A transformação pela qual passarão nossas cidades não será pequena. O desafio é imenso! Ainda mais por que deverá ser feito de maneira inversa à construção anterior: não destruindo, mas reconstruindo, costurando, integrando, juntando partes desconexas.
No semestre passado, na disciplina de Ateliê de Projetos Especiais do Curso de Arquitetura da PUCRS, ministrada pelos professores Cristiana Bersano, José Carlos Marques e eu, lançamos um desafio aos alunos. A tarefa era de derrubarem os muros que isolam os condomínios fechados do tecido da cidade. E não só os muros literais, mas os que isolam essas porções do território dos valores que vão constituir a cidade do futuro.
Vai ser possível recosturar o tecido urbano quando a sociedade o demandar. E a sociedade só vai demandar se puder sonhar, aspirar uma vida melhor do que a que temos hoje.
O resultado foi surpreendente. A identificação e a busca dos territórios para que cada grupo desenvolvesse seu trabalho trouxe a desagradável surpresa de mostrar a extensão de partes da cidade em que não existe cidade, mas apenas condomínios justapostos a condomínios. Entre eles, muros, isolando-os, ou a terra de ninguém, que são as vias de acesso rodoviário. Nada que possa ser chamado de rua.
Escolhidos os territórios, os grupos soltaram a imaginação, usando a liberdade que a disciplina lhes pede, para reconstruir conceitualmente esses guetos monofuncionais. Ignorando a legislação atual, que precisa ser revolucionada, inseriram atividades comerciais e de lazer abertas a todos, habitação com diversidade social, entre outros elementos importantes para a comunidade, sem deixar de manter a estrutura lá existente. As ruas internas foram ligadas à circulação pública, parques lindeiros, integrados, e os antigos limites desapareceram. Alguns grupos trabalharam em dois ou mais condomínios justapostos, outros introduziram hotéis, prédios comerciais, coworking, clubes esportivos e sociais e outras soluções criativas para transformar o diverso em universo local.
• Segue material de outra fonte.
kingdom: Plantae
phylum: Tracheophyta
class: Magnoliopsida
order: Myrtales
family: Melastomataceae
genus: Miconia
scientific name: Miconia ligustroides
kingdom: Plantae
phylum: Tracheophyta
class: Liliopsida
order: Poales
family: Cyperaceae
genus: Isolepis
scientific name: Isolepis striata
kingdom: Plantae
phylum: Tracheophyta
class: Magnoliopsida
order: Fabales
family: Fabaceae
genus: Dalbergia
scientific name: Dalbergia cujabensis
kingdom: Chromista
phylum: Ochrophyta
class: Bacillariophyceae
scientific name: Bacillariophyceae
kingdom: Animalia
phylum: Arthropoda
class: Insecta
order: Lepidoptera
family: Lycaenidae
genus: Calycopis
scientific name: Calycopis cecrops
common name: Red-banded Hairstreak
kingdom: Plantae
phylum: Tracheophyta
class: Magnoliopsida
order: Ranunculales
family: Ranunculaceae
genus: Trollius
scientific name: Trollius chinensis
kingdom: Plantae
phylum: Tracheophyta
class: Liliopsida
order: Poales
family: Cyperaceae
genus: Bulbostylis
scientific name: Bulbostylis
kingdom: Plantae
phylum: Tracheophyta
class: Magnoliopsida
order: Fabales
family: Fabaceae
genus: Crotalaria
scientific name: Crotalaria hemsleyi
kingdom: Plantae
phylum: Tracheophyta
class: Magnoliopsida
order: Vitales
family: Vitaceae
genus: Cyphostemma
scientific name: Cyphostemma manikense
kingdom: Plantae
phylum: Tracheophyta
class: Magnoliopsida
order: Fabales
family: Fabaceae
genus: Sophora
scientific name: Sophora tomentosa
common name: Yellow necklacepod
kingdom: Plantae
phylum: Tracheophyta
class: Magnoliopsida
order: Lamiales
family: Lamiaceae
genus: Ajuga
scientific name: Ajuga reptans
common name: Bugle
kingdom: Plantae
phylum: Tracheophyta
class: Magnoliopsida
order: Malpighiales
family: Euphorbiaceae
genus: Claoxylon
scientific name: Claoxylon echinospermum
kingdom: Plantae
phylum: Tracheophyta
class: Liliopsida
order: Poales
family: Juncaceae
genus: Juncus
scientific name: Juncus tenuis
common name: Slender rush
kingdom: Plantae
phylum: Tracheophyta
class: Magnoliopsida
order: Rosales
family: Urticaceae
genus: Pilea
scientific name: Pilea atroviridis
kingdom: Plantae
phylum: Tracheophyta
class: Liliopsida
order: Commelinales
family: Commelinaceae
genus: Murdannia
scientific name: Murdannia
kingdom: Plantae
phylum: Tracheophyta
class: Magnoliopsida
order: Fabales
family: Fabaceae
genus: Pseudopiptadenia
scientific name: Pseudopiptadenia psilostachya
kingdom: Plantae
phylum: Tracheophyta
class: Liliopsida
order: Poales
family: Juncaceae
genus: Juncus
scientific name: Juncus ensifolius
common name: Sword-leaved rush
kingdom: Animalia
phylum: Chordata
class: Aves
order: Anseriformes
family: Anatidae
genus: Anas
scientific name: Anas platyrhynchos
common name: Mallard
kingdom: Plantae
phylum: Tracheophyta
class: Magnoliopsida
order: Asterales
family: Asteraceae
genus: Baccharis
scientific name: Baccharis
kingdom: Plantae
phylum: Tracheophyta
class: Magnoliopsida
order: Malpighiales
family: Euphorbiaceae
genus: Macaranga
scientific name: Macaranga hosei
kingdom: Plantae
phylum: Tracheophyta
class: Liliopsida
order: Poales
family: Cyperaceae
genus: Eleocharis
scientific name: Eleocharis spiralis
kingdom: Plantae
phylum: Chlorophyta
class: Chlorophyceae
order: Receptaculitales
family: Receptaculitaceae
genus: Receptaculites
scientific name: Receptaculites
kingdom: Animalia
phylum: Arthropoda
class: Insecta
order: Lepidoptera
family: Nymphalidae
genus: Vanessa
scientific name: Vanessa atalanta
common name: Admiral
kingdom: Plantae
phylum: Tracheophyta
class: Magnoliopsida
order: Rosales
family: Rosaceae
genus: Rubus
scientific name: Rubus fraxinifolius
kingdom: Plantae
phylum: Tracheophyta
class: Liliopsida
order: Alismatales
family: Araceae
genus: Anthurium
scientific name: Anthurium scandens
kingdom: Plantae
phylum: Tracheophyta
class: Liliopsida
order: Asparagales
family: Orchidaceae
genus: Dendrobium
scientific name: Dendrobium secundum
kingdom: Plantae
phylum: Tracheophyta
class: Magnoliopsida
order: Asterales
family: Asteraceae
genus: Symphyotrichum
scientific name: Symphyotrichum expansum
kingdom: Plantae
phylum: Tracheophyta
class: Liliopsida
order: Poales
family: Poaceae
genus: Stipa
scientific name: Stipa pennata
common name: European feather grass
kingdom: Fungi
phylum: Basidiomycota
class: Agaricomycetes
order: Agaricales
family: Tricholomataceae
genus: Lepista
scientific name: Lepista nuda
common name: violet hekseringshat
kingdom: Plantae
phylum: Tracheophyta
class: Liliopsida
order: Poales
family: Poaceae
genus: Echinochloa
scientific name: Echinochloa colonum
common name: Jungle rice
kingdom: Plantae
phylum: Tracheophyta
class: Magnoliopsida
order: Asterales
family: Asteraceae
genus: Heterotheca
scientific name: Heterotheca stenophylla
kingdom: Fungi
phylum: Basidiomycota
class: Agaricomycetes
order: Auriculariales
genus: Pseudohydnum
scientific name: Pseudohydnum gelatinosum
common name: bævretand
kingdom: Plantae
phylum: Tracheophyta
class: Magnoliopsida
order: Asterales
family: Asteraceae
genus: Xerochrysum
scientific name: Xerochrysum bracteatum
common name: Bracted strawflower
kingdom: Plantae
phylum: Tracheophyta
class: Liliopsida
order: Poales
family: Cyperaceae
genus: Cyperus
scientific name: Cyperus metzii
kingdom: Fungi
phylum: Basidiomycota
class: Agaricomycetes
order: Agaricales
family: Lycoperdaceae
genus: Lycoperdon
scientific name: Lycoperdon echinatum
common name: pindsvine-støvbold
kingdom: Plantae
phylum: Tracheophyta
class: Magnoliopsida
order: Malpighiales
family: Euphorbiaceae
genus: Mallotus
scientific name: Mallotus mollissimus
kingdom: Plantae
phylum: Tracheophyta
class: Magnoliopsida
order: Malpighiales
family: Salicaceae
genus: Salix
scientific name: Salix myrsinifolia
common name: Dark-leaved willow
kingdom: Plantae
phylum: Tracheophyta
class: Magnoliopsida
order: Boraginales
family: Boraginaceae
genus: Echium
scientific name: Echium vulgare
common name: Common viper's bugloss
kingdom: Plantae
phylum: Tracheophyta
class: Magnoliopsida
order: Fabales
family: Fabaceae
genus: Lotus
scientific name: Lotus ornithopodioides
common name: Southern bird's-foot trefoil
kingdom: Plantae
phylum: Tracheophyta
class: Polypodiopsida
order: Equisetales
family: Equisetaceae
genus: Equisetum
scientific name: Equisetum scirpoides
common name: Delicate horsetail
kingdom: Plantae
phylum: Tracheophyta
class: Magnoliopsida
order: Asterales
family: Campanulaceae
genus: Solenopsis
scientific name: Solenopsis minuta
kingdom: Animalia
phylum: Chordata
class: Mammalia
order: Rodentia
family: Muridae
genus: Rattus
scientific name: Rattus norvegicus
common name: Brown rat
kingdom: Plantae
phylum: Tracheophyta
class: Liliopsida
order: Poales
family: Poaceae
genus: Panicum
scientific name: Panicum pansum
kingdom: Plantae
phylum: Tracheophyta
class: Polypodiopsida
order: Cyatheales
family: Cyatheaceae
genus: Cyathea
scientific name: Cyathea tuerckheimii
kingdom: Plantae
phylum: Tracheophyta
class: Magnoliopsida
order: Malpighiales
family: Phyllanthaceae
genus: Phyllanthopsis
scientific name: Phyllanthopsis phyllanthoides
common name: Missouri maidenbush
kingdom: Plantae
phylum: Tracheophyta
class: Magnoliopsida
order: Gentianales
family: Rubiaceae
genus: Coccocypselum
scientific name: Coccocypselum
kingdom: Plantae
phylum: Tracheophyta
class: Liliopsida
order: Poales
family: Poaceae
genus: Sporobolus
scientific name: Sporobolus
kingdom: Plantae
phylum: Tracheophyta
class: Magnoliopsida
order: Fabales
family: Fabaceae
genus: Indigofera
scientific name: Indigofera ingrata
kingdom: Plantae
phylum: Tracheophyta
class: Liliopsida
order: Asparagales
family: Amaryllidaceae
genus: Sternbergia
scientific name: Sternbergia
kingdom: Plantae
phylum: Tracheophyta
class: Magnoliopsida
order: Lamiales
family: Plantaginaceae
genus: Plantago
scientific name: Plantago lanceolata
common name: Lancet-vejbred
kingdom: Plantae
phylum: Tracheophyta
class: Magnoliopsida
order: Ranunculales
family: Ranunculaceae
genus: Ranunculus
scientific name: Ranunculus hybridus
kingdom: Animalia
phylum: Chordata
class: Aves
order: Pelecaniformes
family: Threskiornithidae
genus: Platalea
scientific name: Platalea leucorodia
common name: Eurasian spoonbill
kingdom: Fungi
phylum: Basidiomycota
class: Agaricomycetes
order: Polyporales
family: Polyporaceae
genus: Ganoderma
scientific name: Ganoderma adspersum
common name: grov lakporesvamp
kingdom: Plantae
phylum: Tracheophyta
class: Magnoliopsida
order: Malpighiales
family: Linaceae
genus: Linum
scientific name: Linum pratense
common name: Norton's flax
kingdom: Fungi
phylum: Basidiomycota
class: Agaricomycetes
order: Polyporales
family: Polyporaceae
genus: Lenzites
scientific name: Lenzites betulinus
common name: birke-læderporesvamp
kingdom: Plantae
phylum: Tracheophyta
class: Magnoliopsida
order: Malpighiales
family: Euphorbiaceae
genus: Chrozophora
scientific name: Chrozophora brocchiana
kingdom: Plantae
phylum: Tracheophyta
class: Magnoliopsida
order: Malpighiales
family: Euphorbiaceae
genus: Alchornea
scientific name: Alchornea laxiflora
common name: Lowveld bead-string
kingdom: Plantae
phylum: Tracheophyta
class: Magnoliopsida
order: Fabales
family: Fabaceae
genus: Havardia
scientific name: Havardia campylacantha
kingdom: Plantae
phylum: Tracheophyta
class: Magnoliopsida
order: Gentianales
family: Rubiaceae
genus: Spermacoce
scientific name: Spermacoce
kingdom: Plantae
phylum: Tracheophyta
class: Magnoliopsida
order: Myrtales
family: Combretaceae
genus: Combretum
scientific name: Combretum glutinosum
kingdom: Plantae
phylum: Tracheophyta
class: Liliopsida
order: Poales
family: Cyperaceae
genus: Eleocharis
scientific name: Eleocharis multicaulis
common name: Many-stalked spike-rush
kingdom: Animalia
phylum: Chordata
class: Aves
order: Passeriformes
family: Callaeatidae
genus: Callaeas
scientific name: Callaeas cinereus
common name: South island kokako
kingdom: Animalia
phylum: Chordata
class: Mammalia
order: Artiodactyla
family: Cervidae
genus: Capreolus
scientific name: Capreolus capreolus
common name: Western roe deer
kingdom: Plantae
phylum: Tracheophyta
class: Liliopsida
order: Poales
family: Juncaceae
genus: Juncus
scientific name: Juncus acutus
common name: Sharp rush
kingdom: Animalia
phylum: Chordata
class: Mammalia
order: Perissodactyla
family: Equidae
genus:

Confesso que eu mesmo tinha dúvidas das reais possibilidades de êxito dessa tarefa. Mas é esse o papel da universidade: prospectar, arriscar e imaginar um futuro condizente com as melhores aspirações da contemporaneidade. Sim, vai ser possível recosturar o tecido urbano quando a sociedade o demandar. E a sociedade só vai demandar se puder sonhar, aspirar uma vida melhor do que a que temos hoje. Quando chegar a hora, nossos futuros arquitetos já mostraram que vão estar preparados, pois estão se instrumentalizando para isso desde agora.